Overview and topic description for D3M class at NYU Stern
Data are widely available; what is scarce is the ability to extract wisdom from them” Hal Varian (UC Berkeley and Chief Economist, Google)
The quote above summarizes the main theme of this course. In every aspect of our daily lives, from the way we work, shop, communicate, or socialize; we are both consuming and creating vast amounts of information. More often than not, these daily activities create a trail of digitized data that is being stored, mined, and analyzed by firms. The general goals of these data driven initiatives is the hope of generating valuable intelligence that is pertinent to business decisions or public policies. For example, customer transaction databases provide vast amounts of high-quality data that can allow firms to understand customer behavior, and customize business tactics to increasingly fine segments or even segments of one.The value of such data-driven policies have shown dividends in many fields including language translation, product recommendation, autonomous driving, and healthcare.
Successful implementation of any data-powered business logic requires a cross-functional team effort comprising of data scientists, technology engineers, and most importantly translators of data to actionable strategies, i.e. managers like yourself. There is however a growing gulf between data scientists (who tend to be statisticians and computer scientists) and business managers, aggravated further by plethora of machine learning algorithms and technical jargon surrounding them. The objectives of this course are to fill this gap by (1) exposing you to the linguists of data science, (2) providing hands-on experience with cutting-edge tools and techniques used in practice, and (3) expose you to a wide variety of empirical contexts to instill an intuition for D3M, i.e. how to generate insights from the volumes of data.
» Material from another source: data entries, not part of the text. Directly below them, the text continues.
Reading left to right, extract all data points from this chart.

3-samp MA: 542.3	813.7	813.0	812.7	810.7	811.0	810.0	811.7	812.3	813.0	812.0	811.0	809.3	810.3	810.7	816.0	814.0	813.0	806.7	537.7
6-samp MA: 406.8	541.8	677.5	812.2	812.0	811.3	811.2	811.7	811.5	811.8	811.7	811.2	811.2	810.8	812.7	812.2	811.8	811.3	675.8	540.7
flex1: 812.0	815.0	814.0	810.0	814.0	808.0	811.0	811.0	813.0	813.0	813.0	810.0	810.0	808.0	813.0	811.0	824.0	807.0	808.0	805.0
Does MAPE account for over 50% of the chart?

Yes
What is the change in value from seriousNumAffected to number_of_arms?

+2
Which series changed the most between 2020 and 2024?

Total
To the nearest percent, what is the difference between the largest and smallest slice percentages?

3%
For our first session we will go over the linguistics of data analytics that includes understanding: (1) Types of data (e.g. Cross-sectional vs. Panel, Time-series, Geospatial, etc.), (2) Types of variables (e.g. Numeric, categorical, Text, Images) and (3) An overview of modern approaches to business analytics that range from simple visualizations to cutting edge machine learning algorithms. We will also go over course logistics and take a look at two simple yet powerful software (JMP & Tableau) that we will be using through the semester.
Our second topic covers Experimental design— often regarded as the “gold standard” for making causal inferences. We will discuss the issues of design of experiments and look at 3 hands-on case studies to illustrate ideas of controlled experiments, A-B testing, and “natural” experiments. We will also look at some latest algorithms proposed by Google & Uber to help answer counterfactual or what-if type of questions.
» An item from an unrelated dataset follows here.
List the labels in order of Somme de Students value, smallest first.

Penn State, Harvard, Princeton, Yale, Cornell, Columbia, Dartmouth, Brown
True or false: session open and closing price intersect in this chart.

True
Any phenomenon we study (e.g. Sales of our product, Click-thru rates for our Ad campaign) depends on a large number of factors. For example, sales may depend on price, advertising, competitor pricing, etc. Regression based models help us to isolate the impact of different variables, i.e. provide marginal estimates. They allow us to questions like (with caveats), how much additional web traffic can I expect if I were to spend X$ on FB Ad (holding constant other factors that may impact web traffic). In addition, its a useful tool for forecasting although better predictive algorithms exist as we shall see later
A large component of analytics is focused on developing predictive models. These include simple forecasting tools to advanced machine learning algorithms that are implemented in real time (e.g. what Ad to show to a customer). This topic provides an overview of core ideas in predictive modeling such a training/test data, popular algorithms for variable selection and modeling, metrics used to pick appropriate model, and framework for eventual deployment.
Unlike predictive modeling, we are often confronted with situations where the primary objective is exploratory data analysis to find hidden patterns or groupings in data. This session looks at some important data reduction techniques (PCA & Clustering algorithms) that are used extensively in applications ranging from psychometric analysis, product positioning, and market segmentation.
Increasingly the data generated in modern world is unstructured. This includes data from text (e.g. consumer reviews) as well as images/audio/video from social media platforms such as Instagram, Twitter & FB. This section provides an overview of the recent advances in analyzing such unstructured data. We will look at core ideas in text analytics such as sentiment analysis and topic modeling. Applications include twitter mining, Wikidata, and audio analytics using Spotify API.